Italian scientists discovered the bacterium living in the bark of a grape vine noticing that its was the same bacteria that causes human acne, suggesting a unique transfer of a human bacteria to a plant.
Andrea Campisano, microbiologist of the Edmund Mach Foundation in San Michele all’Adige, Italy, and lead author of the study published in the journal Molecular Biology and Evolution, said: “This is the first time it’s been found that a microorganism can switch from a human to a plant.”
Co-author Omar Rota-Stabelli, an evolutionary microbiologist at the foundation, used a “molecular clock” analysis, based on rates of DNA mutation, to estimate when the newly named P. acnes Zappae might have made its leap from finger to vine.
He said: “It turns out that the most probable date is about 7,000 years ago, which is when we estimate that we started cultivating grape vines.”
“Probably as soon as humans started to touch this plant, this bug that used to live on human skin found a very hospitable environment inside the cells of the grape vine.”
Campisano said “With grapevines, you cut a piece of vine and let it root in the soil.

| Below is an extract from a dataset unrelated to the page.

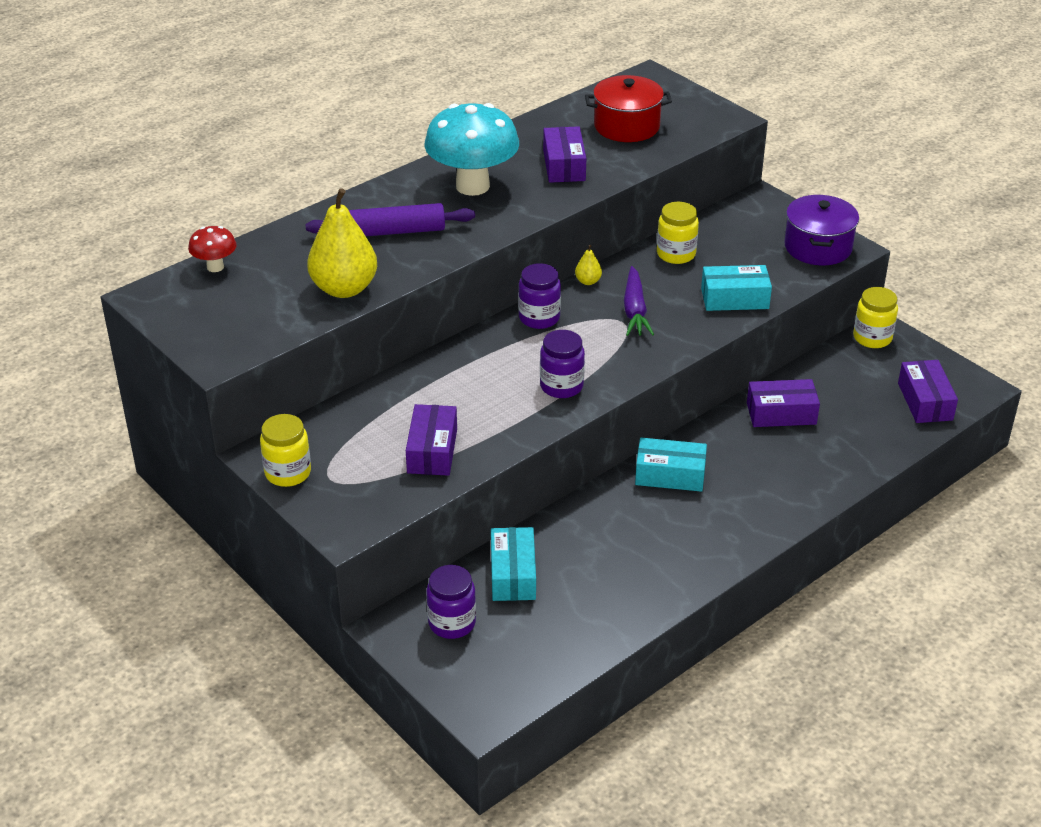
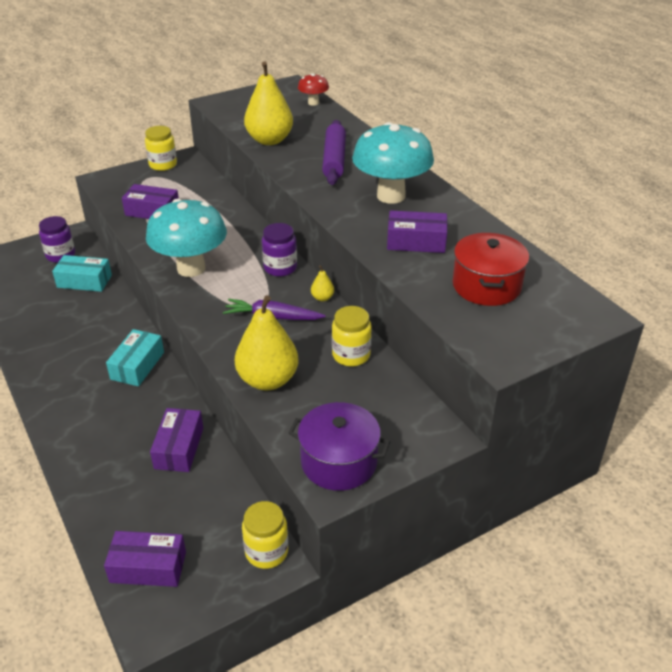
camera: 100 degrees right, 0 degrees up
purple jar [540,330,585,398] -> turquoise mushroom [146,199,227,277]
turquoise box [701,265,772,311] -> yellow pear [235,295,298,390]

People would take a piece and touch it with their hands, and possibly they would have infected the vines.”
The bacterium does not appear to harm the grape vines.
Researchers believe it simply changed its appetite from human fatty acids to those of plant cells, and has adapted so well it now cannot go back to living on human skin, according to the study.
“It has extensively restructured its genome and DNA and it’s now unable to go back to its earlier, human-associated form,” said Campisano.
The name came from a Zappa quote Campisano, a Zappa fan, had used as the screensaver on his computer.
Gail Zappa, Zappa’s second wife, 69, told USA Today that she loved the idea of Zappa’s name being attached to the discovery.
“For me this is just an extension of Frank’s means of gluing things together, making sense of the universe. It’s strictly conceptual continuity,” she said.